Con más de una década de experiencia en Domino’s, Oney fue reclutado por Papa John’s para impulsar el crecimiento de la marca en ascenso, llegando a ocupar el puesto de COO. Sin embargo, en el año 2000, tomó la decisión de dedicarse plenamente a ser franquiciado, momento en el cual comenzó una expansión significativa, pasando de 35 a 96 locales en la actualidad.

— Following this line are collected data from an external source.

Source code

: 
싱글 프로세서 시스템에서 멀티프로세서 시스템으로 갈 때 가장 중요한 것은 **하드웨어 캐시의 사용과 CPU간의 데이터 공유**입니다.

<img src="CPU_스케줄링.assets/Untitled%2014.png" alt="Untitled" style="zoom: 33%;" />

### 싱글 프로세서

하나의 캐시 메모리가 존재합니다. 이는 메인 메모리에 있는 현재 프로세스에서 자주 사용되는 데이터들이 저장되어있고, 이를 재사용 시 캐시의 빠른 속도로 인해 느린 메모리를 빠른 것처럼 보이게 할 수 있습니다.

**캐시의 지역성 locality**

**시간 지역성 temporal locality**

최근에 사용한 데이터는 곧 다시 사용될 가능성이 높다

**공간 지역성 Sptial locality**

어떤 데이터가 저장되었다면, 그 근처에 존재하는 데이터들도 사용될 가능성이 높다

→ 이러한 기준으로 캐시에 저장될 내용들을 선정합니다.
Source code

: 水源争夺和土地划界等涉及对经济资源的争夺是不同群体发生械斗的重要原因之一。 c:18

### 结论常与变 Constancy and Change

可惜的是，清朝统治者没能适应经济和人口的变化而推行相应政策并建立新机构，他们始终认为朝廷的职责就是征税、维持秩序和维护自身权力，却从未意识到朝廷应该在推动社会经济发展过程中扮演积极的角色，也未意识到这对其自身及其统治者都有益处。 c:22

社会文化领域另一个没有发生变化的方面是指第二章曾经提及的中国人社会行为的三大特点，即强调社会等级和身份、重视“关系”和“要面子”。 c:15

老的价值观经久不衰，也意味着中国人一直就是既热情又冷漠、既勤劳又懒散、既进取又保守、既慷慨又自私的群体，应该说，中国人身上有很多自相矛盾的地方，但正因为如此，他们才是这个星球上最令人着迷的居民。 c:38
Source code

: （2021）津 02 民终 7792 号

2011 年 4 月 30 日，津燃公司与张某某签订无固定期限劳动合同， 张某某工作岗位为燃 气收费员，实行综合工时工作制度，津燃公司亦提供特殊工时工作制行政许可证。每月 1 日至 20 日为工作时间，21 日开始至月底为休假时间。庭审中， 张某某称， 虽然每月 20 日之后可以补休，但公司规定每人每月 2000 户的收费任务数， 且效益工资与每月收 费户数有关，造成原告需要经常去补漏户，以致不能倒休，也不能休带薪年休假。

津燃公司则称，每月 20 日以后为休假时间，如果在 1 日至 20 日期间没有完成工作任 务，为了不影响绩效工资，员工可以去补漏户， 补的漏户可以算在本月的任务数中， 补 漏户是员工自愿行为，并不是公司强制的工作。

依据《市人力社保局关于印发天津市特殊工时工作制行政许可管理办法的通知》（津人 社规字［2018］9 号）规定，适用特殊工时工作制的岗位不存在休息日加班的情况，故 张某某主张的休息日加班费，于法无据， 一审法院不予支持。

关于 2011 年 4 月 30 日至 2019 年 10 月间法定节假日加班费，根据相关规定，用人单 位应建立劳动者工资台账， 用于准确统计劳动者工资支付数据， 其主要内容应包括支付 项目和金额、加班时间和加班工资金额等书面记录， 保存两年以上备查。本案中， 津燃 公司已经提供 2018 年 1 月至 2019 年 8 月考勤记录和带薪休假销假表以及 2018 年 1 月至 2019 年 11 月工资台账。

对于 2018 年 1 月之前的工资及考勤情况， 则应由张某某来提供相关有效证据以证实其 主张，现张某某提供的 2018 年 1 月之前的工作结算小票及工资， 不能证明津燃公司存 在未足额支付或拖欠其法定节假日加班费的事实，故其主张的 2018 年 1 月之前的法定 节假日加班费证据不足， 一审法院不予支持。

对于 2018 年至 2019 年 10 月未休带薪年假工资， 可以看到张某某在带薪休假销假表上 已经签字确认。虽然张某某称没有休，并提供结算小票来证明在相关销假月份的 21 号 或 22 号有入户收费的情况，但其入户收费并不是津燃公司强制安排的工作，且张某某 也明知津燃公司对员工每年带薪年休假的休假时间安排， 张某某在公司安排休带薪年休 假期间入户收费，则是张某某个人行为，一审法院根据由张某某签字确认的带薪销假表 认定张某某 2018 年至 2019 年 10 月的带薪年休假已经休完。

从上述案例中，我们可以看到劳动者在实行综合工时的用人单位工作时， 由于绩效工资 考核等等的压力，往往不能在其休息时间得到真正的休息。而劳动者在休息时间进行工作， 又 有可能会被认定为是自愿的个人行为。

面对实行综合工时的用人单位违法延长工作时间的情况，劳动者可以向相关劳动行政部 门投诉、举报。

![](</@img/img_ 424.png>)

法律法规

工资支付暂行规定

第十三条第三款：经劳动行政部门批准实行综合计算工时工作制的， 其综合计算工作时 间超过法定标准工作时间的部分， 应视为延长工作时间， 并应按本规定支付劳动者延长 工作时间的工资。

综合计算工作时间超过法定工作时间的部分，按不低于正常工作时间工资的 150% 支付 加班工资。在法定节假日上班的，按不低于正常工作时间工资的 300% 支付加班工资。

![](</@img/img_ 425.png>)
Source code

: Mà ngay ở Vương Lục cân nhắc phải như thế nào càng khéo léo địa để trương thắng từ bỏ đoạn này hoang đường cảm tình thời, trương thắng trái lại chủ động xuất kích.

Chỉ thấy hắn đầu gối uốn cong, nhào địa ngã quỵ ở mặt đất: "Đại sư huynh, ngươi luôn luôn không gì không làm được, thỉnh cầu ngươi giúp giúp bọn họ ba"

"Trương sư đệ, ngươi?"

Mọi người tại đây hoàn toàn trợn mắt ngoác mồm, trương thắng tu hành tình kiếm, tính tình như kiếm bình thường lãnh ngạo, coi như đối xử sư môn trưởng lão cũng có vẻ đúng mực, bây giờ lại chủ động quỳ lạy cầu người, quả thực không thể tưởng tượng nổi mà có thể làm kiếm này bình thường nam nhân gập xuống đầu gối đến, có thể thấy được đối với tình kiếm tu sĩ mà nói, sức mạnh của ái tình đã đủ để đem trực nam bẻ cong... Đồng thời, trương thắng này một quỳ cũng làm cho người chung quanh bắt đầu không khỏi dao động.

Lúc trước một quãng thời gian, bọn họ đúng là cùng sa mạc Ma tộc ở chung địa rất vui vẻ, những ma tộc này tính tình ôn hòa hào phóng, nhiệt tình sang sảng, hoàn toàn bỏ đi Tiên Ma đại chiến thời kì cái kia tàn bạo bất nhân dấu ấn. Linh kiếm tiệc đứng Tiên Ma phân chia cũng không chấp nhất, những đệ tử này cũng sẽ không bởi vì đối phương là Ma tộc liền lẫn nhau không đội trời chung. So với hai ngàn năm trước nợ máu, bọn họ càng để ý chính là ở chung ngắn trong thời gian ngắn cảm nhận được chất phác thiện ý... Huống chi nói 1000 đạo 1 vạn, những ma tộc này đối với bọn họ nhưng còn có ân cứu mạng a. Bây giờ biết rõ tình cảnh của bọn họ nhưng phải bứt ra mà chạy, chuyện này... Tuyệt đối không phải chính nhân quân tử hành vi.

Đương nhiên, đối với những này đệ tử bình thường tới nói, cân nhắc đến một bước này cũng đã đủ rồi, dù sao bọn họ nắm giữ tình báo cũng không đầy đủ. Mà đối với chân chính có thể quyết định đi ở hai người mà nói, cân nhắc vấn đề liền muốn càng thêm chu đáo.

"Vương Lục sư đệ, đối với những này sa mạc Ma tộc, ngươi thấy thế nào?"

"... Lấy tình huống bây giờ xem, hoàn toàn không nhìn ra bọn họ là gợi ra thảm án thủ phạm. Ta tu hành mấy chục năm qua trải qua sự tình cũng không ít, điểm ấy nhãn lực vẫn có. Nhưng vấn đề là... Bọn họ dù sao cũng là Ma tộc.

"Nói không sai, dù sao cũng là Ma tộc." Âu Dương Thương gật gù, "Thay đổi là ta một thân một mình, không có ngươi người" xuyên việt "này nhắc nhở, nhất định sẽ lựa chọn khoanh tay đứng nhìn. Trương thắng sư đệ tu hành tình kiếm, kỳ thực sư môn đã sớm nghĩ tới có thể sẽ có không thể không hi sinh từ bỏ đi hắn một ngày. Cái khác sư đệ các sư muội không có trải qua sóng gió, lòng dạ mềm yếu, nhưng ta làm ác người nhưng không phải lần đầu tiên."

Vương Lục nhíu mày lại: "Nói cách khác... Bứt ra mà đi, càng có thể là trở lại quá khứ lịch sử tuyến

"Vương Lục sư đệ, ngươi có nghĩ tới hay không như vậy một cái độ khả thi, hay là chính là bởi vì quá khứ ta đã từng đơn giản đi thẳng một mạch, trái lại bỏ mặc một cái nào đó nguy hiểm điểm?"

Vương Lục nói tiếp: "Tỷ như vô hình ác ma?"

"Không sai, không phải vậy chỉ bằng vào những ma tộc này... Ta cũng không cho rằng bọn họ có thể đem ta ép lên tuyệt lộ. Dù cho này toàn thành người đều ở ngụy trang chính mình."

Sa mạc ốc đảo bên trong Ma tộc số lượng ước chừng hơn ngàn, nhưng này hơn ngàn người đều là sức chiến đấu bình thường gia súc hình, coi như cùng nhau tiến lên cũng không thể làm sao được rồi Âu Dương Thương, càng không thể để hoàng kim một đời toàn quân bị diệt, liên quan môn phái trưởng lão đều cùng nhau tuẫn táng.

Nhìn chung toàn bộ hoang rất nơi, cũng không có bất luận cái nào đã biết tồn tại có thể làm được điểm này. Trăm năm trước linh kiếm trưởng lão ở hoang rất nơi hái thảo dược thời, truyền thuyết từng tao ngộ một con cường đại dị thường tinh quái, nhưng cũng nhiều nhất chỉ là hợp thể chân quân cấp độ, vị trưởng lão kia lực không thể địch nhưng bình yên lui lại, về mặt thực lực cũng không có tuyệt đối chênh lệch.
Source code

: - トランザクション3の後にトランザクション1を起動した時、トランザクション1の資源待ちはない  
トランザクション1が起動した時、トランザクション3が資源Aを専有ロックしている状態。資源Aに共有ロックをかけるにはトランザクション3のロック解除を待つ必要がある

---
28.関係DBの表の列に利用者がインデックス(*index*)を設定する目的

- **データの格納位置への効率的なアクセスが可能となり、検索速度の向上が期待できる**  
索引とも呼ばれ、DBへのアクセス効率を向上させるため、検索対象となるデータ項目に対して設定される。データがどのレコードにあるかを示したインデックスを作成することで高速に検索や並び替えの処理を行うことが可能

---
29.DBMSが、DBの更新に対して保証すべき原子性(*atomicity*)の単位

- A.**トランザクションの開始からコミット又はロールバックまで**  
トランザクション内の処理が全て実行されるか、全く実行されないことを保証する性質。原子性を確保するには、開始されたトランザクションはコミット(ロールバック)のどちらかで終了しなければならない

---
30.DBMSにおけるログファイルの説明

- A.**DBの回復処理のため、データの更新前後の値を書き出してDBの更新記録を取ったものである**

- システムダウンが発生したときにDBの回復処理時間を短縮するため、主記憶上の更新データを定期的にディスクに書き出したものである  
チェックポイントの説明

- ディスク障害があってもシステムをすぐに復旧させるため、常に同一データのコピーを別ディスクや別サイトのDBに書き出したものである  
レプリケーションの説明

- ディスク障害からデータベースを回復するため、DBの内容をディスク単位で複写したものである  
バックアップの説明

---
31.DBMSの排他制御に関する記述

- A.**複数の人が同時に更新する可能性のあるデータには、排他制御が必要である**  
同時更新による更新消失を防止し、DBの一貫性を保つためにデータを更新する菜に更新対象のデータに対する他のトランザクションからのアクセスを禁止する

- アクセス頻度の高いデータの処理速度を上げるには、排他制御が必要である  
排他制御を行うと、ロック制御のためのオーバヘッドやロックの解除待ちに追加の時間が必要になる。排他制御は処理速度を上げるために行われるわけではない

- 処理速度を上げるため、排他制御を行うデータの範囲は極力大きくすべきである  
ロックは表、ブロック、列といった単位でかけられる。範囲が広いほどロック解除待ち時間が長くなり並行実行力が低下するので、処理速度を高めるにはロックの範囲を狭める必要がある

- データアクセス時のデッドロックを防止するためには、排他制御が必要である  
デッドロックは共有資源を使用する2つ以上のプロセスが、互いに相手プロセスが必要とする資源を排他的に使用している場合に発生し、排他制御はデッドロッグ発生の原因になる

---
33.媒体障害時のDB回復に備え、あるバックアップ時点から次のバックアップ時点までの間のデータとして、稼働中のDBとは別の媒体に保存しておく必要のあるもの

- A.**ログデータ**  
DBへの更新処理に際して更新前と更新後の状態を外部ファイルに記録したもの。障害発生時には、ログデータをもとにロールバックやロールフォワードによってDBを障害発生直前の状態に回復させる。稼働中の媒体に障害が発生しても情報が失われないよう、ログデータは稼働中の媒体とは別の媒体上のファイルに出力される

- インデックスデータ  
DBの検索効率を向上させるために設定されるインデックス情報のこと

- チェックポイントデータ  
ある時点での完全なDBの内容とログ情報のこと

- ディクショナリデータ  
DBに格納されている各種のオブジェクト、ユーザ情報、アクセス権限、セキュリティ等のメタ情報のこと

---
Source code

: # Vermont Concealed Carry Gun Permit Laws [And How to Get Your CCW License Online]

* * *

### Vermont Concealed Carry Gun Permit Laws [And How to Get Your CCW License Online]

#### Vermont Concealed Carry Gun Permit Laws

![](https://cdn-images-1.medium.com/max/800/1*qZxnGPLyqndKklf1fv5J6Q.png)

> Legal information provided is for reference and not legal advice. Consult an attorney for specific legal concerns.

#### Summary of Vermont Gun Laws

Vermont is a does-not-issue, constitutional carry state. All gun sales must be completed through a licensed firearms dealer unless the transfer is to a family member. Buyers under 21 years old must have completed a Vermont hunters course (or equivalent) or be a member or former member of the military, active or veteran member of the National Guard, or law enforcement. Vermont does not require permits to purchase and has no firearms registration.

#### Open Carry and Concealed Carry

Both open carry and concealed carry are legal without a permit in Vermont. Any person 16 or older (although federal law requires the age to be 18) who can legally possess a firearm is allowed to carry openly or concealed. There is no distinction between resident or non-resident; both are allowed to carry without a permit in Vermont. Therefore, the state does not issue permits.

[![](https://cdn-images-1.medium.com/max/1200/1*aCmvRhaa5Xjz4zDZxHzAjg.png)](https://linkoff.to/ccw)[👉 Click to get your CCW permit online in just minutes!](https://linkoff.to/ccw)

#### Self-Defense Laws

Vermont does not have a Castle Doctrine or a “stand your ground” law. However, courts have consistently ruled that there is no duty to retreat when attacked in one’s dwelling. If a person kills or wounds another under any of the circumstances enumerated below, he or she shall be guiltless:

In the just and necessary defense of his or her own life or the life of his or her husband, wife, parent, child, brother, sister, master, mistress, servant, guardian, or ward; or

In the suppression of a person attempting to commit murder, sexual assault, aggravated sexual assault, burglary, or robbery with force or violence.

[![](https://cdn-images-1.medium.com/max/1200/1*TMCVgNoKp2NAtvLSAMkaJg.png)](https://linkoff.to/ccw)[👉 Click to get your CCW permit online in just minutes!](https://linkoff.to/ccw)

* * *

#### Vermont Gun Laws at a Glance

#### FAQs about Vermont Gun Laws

Un modelo de negocio innovador
Uno de los aspectos más destacados de la gestión de Oney es su programa dirigido a empoderar a sus empleados. Este innovador enfoque permite a gerentes, supervisores y ejecutivos adquirir participaciones minoritarias en los restaurantes que administran. Actualmente, se estima que entre un tercio y la mitad de su equipo directivo posee una parte del negocio.
Este modelo no solo crea un sentido de pertenencia y compromiso entre los empleados, sino que también transforma la percepción del trabajo. Oney afirma: “Les ayuda a saber que es un equipo y una carrera, no solo un trabajo”. Este enfoque ha sido bien recibido por el personal, fomentando un ambiente laboral más colaborativo y motivado.
La visión de Oney sobre la franquicia va más allá de la simple rentabilidad; se centra en la creación de un entorno donde los empleados sientan que son partes vitales del éxito empresarial. Al permitir que su liderazgo sea también propietario, se genera un compromiso que no solo beneficia a los empleados, sino que también contribuye al crecimiento sostenido de la empresa.